*** Dataset extract

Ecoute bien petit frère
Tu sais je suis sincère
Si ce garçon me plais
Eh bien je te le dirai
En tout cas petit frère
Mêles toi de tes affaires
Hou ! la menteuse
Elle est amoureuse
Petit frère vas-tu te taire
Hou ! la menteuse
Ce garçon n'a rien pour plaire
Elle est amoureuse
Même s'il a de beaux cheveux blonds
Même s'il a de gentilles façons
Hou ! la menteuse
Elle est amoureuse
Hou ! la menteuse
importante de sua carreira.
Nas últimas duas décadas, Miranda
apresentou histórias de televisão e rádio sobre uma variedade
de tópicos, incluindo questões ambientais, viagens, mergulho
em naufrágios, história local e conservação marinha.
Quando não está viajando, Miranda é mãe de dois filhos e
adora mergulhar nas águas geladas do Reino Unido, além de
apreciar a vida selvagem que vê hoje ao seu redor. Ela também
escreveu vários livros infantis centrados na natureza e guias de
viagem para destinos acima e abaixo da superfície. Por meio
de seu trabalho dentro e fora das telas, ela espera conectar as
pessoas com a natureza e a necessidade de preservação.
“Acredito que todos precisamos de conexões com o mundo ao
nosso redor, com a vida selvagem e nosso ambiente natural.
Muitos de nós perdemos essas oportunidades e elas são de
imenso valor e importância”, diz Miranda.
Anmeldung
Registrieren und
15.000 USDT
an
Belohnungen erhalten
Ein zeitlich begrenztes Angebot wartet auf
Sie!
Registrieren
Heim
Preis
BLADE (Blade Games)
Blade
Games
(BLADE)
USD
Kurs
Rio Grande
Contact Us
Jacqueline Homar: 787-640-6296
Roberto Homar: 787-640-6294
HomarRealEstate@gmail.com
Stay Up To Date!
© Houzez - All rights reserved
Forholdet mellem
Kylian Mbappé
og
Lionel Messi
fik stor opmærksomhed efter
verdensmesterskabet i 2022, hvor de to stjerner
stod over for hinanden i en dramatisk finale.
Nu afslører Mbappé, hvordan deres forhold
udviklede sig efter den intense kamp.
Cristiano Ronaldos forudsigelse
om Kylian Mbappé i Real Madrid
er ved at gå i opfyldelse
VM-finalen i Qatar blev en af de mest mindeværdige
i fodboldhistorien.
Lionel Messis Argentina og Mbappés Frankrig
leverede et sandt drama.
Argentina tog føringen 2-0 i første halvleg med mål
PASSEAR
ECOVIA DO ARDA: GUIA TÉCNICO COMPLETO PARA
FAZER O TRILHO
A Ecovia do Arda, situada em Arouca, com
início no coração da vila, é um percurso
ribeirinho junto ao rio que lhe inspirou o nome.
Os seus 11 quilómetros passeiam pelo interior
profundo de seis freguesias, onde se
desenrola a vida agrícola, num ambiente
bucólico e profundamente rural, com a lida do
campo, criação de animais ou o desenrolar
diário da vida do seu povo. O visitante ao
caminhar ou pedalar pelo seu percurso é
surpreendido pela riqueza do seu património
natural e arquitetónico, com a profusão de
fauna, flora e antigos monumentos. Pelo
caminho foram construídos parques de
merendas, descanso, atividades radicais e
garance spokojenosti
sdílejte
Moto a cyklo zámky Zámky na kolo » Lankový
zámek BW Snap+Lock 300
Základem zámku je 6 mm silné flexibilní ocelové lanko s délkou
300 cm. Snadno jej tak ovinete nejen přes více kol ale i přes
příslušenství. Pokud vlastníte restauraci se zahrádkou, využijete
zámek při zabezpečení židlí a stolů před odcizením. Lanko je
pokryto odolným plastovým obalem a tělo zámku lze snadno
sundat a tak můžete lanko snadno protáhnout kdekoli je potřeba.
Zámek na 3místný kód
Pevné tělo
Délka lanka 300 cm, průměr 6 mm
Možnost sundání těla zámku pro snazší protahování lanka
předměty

******

Task to carry out>
Put the lines of the data into a JSON list of strings, one string per line. Start at the first line of the data and end at the line that contains "Nas últimas duas décadas, Miranda", and leave out any blank lines.

Solution to the problem>
[
  "Ecoute bien petit frère",
  "Tu sais je suis sincère",
  "Si ce garçon me plais",
  "Eh bien je te le dirai",
  "En tout cas petit frère",
  "Mêles toi de tes affaires",
  "Hou ! la menteuse",
  "Elle est amoureuse",
  "Petit frère vas-tu te taire",
  "Hou ! la menteuse",
  "Ce garçon n'a rien pour plaire",
  "Elle est amoureuse",
  "Même s'il a de beaux cheveux blonds",
  "Même s'il a de gentilles façons",
  "Hou ! la menteuse",
  "Elle est amoureuse",
  "Hou ! la menteuse",
  "importante de sua carreira.",
  "Nas últimas duas décadas, Miranda"
]